One of the few benefits of a lengthy commute is the time it provides for reading and podcasts. It can be hard to make time for these things and, unexpectedly perhaps, I've come to cherish the two 43 minute pockets of time each day without WiFi or cellular signal. With email, WhatsApp and Instagram immobilised, I can truly loose myself in someone else's world.
Desert Island Discs is a bit of an institution in my Mum's kitchen, and perhaps it's this familiar sense of home that prompts me to download and listen to Kirsty Young's latest castaway each week. A few weeks ago it was the turn of Yotam Ottolenghi, who I'm sure needs little introduction. Hearing Ottolenghi dissect his love affair with the food that has shaped him reminded me just how easy it is to allow the special to become mundane. When we cook with ingredients every day, it can be easy to forgot that they should be appreciated, celebrated and cherished.
Ottolenghi is not guilty of this. He still speaks of his everyday ingredients with utter reverence and respect. Perhaps that is why his everyday ingredients - tahini, za'atar and preserved lemons - have become common fair to many of us too. Indeed, I think it is only the true food lover who would chose a lemon tree as their single luxury item on that deserted desert island.
Second only to hummus on Ottolenghi's ingredient list is pomegranate. He maintains that they enhance almost every dish, and uses a genius sprinkling of seeds to enliven anything from slow-cooked lamb to a delicate rose-scented milk pudding.
Pomegranates ooze luxury, fertility and indulgence - and, as I discovered when making this recipe, juice! The dramatic pool of blood red juice that seeps from a freshly sliced fruit can be preserved into a fruit molasses, which in turn can be used in a plethora of sweet and savoury recipes. It is very easy to make, and will keep for around six months in the fridge.
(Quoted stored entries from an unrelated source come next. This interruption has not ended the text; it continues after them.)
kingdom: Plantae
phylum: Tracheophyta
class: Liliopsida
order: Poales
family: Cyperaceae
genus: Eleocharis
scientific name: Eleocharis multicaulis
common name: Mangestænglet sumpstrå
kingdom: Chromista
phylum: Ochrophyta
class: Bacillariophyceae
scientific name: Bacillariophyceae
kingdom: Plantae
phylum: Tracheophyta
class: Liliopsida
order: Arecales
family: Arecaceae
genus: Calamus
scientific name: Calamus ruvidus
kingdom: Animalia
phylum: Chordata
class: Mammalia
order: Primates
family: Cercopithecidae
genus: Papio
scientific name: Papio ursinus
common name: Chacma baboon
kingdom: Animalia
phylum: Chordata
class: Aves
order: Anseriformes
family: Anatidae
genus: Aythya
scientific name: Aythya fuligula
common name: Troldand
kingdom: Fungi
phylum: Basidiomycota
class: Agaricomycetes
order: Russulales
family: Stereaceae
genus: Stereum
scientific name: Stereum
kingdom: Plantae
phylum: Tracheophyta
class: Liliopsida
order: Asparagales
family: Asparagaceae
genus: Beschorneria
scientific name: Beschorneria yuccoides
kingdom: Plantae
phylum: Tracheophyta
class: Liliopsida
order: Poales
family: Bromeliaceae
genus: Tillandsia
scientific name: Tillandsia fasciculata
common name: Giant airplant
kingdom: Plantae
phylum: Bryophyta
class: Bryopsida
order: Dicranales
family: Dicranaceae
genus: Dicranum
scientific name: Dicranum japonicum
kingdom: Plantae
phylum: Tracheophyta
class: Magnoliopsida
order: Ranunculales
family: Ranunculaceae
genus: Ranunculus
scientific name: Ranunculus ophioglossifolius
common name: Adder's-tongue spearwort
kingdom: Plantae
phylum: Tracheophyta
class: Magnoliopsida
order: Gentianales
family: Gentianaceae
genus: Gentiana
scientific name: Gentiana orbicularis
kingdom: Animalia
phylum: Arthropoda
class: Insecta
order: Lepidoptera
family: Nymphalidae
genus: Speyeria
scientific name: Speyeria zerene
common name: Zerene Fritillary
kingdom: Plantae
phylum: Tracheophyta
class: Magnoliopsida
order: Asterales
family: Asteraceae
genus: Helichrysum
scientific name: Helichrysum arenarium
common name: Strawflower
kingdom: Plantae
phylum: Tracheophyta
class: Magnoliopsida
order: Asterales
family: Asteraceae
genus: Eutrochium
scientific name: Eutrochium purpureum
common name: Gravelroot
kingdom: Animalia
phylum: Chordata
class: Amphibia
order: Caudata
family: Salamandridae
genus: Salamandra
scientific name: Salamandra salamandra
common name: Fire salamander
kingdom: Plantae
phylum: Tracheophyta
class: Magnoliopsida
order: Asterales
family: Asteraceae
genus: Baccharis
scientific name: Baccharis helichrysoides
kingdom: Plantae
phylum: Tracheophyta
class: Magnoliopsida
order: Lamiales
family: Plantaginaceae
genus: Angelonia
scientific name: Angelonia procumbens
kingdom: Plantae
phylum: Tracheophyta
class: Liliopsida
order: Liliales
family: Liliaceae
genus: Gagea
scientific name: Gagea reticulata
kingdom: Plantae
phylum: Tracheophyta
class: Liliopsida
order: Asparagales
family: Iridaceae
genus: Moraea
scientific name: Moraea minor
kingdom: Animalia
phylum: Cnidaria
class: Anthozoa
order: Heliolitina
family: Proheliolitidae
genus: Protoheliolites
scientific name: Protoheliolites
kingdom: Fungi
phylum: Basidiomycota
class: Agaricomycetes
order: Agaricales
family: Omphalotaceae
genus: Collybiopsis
450g pomegranate juice (approximately 4 large fruits)
80g caster sugar
Begin with the pomegranates. The best way to juice them is to extract all of the seeds, and to place these in a blender or food processor. Pulse, then strain the pulp through a sieve.
Measure the pomegranate juice, sugar and the juice of the lemons into a saucepan. Set this over a low heat, and allow the mixture to simmer until it has reduced to a syrup (this may take 30 minutes - an hour). Once the mixture is silky and syrupy, pour it into a sterilised jar or bottle.